Even the government thinks this may last for days, not just a few hours, which will create a massive humanitarian crisis. Health care will be greatly degraded, work will come to a complete halt, and Venezuelans will have nothing much to do except gather in the streets. That’s hardly a good development for Maduro, whose power is already being challenged in the streets even when the power remained on.

Maduro’s communications minister Jorge Rodriguez thinks he knows who’s behind the plot:

Communications Minister Jorge Rodriguez said right-wing extremists intent on causing pandemonium in Venezuela and taking orders from Florida Republican Sen. Marco Rubio were behind the blackout, although he offered no proof.

Rubio’s prediction, however, relied on the Maduro regime’s incompetence and socialist collapse. He may well have been prescient:

Florida Senator Marco Rubio predicted the Maduro regime will be crippled by increased sanctions.

“Over the next few weeks, Venezuela is going to enter a period of suffering, no nation in our hemisphere has ever confronted in modern history,” he said.

Rubio blames Maduro for the economic crisis facing the oil rich nation, and wants to see Juan Guaidó step in as interim president.

“As of today, Venezuela has 6, 7 days of fuel supplies left,” Rubio said. “This in the most oil rich country in the world all because they’ve destroyed the domestic production capacity.”

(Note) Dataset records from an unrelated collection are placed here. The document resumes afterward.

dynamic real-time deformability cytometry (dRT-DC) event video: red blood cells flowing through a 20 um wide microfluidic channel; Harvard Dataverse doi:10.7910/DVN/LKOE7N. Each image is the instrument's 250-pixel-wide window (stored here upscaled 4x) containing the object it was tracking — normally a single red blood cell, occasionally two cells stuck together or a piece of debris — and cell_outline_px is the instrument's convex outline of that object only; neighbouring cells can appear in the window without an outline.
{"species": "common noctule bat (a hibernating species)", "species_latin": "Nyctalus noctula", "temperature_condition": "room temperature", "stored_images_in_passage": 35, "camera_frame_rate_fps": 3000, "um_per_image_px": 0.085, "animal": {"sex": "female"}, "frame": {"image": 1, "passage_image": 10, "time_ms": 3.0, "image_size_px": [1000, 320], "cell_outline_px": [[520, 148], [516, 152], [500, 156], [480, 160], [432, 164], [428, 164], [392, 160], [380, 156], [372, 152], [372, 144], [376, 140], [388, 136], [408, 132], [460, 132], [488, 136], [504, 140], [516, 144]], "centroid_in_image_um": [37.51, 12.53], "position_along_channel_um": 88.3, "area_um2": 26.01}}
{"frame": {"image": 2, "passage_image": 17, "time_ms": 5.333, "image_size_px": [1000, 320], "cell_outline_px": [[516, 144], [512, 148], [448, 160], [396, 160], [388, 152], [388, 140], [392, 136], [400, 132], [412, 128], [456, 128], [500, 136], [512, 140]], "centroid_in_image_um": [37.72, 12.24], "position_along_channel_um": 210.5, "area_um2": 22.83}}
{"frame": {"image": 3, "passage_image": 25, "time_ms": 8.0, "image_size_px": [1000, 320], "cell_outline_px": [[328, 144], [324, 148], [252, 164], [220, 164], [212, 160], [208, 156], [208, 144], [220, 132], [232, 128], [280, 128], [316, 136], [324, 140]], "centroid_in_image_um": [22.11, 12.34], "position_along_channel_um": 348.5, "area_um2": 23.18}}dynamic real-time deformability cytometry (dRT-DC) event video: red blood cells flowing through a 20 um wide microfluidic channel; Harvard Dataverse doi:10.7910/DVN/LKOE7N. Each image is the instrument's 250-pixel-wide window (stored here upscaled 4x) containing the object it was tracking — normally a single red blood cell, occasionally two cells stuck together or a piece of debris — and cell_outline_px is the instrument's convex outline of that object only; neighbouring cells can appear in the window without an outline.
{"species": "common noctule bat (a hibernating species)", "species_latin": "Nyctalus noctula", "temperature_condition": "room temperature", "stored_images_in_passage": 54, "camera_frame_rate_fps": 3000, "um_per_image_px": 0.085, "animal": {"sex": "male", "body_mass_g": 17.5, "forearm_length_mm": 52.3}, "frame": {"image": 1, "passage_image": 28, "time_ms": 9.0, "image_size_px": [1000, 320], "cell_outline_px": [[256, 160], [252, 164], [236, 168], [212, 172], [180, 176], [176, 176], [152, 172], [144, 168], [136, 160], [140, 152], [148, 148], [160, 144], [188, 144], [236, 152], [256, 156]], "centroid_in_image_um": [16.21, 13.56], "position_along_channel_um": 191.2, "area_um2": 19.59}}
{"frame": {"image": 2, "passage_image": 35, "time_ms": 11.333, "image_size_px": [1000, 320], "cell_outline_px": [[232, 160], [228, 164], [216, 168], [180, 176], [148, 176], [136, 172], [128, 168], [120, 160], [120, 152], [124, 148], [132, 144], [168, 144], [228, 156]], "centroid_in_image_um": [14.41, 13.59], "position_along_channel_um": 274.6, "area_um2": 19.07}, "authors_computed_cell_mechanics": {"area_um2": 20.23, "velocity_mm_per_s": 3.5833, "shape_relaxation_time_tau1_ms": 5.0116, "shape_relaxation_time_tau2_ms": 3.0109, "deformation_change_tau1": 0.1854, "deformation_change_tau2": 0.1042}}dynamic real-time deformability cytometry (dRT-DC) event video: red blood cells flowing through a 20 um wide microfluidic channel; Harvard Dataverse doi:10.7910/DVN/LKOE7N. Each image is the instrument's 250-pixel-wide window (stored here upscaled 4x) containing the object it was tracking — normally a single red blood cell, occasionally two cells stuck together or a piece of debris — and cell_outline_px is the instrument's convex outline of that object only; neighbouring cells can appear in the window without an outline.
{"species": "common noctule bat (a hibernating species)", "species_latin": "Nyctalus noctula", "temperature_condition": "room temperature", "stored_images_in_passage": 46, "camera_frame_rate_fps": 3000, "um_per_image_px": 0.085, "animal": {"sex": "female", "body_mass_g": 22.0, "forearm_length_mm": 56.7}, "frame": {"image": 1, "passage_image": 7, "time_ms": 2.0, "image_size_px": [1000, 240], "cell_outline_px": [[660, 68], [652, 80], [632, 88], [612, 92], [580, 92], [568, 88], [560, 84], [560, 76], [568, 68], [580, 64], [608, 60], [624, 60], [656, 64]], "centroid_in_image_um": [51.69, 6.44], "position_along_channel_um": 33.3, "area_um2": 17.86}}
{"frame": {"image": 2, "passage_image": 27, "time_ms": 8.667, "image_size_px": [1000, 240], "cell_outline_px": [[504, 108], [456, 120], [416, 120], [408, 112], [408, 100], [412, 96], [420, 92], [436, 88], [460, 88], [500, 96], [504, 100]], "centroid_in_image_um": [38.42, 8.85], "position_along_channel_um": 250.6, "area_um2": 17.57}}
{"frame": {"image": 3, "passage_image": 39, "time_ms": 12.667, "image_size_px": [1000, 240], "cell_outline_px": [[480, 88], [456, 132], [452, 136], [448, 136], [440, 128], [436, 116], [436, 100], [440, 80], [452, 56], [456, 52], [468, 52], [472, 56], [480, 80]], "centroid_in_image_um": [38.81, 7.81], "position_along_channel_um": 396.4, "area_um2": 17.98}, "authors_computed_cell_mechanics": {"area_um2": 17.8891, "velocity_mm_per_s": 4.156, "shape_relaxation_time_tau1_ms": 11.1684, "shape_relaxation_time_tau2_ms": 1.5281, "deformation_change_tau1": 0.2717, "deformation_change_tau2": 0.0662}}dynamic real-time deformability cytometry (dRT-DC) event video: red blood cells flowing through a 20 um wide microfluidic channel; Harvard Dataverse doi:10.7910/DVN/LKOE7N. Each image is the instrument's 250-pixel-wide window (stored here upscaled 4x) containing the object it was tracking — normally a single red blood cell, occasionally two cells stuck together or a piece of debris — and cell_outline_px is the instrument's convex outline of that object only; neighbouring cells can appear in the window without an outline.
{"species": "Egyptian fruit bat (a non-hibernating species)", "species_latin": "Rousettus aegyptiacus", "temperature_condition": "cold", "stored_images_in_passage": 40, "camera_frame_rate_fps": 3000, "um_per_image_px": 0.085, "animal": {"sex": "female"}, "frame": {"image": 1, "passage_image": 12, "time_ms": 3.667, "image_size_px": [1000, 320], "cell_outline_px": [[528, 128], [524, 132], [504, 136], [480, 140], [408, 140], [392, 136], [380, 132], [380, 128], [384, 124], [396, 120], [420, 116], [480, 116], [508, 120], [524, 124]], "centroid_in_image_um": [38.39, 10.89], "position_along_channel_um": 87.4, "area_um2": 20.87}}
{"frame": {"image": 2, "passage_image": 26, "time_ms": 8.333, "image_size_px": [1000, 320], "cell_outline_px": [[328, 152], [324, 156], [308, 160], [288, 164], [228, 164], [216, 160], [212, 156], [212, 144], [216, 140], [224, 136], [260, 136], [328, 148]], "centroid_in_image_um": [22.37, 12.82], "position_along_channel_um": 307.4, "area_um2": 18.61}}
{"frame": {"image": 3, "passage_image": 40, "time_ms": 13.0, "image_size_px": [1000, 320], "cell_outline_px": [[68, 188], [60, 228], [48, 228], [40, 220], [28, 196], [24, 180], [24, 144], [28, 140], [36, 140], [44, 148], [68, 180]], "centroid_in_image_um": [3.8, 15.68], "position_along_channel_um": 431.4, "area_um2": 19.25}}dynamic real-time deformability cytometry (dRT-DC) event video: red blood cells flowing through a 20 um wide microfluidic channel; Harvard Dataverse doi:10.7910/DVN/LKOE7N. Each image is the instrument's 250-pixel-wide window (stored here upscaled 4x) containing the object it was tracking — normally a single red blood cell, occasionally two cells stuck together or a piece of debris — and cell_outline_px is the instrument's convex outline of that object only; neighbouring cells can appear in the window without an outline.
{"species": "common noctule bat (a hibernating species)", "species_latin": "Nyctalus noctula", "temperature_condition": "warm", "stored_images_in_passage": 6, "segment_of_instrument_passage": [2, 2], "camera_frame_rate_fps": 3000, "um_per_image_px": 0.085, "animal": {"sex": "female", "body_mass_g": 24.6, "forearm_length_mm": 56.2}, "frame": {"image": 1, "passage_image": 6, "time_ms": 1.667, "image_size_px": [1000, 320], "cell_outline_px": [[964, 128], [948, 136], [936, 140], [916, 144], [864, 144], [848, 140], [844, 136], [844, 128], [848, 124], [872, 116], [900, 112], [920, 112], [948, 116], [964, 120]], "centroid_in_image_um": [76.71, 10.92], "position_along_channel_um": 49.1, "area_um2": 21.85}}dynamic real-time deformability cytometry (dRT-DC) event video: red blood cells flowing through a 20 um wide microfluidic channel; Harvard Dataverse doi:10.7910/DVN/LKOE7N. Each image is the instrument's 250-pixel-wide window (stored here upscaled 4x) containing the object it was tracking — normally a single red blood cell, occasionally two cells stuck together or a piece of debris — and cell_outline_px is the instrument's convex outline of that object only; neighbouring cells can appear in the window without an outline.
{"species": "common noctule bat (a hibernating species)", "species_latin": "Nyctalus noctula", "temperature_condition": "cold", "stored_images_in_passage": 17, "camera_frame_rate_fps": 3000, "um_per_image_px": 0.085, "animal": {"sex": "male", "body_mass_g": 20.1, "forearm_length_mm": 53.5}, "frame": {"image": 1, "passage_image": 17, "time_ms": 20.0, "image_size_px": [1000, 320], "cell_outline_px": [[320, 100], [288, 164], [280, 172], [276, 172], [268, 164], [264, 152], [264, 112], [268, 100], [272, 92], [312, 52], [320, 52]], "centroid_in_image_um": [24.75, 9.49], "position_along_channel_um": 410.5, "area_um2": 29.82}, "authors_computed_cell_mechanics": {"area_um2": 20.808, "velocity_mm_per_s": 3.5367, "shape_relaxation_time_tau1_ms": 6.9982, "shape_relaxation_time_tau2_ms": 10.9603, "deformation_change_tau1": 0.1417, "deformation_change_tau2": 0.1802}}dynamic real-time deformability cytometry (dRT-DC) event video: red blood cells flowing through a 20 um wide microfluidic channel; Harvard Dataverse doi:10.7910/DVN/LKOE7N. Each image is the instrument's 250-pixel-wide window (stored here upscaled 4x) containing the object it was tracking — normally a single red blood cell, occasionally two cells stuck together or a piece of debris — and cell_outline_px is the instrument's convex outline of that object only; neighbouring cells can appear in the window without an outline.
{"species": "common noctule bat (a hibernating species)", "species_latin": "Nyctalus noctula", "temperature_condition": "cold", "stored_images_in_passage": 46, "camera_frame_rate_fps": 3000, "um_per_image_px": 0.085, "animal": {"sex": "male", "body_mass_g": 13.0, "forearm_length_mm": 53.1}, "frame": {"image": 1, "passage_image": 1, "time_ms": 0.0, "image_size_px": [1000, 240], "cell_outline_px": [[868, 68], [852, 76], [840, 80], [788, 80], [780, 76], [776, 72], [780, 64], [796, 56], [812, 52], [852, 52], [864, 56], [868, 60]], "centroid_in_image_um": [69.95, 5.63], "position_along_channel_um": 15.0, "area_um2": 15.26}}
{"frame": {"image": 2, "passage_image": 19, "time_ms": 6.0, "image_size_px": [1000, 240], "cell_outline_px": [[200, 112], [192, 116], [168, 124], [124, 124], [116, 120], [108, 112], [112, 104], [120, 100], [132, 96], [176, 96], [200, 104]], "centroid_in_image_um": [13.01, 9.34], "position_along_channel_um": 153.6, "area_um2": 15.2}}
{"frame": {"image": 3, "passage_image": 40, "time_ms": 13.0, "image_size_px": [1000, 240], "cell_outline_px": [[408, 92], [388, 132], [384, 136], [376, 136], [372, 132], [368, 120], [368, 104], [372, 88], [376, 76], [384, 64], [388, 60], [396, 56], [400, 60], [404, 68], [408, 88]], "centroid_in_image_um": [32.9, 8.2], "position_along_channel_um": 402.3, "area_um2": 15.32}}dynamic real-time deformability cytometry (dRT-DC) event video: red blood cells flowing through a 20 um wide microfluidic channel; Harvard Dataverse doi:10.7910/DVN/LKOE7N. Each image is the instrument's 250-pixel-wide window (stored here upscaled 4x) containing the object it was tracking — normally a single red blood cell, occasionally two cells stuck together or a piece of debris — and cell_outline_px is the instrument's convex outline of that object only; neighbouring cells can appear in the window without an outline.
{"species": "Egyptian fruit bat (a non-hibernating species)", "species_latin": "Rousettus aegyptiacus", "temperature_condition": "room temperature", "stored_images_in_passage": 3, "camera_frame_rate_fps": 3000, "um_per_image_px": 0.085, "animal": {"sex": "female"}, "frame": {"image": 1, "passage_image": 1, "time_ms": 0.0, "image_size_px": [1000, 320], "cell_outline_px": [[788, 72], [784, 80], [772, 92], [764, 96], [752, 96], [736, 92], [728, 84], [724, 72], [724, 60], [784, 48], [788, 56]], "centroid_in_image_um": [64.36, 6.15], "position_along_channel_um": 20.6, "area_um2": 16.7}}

We still don’t know for sure what caused the blackout, but it seems unlikely to be sabotage. The Maduro government claims that someone sabotaged a hydroelectric plant in Bolivar, but that doesn’t make a lot of sense. A failure of one hydro station could account for a smaller blackout, but a national electrical failure? If oil supplies were running as low as Rubio suggested, that makes more sense as a cause. And if that is the cause, then the lights will be down in Venezuela for a long time unless outside forces ship oil in to relieve the situation.

Who would do that? The US is not going to step in to rescue Maduro, and neither is the new right-wing government in Brazil. Ditto Colombia, which has been dealing with the fallout from Maduro’s socialist collapse for years. Cuba is the last of Maduro’s good friends, but they don’t have large oil reserves to rescue Maduro. If the cause is a collapse in oil supply, then Maduro may have to leave in a trade for relief before the lights can come back on.

Maduro may need to leave before the lights come back on anyway. If this blackout persists, then the military may need to switch sides before the populace rises up against them. They’ll be looking for Maduro’s blood, and also perhaps looking for the gold reserves he’s been selling off in a desperate attempt to cling to power. Having sucked out his country’s wealth, Maduro will hope to find plenty of light in exile while leaving his subjects in darkness and poverty — which has been the end result of socialism every time it’s tried. It’s just come to a more dramatic end in Venezuela.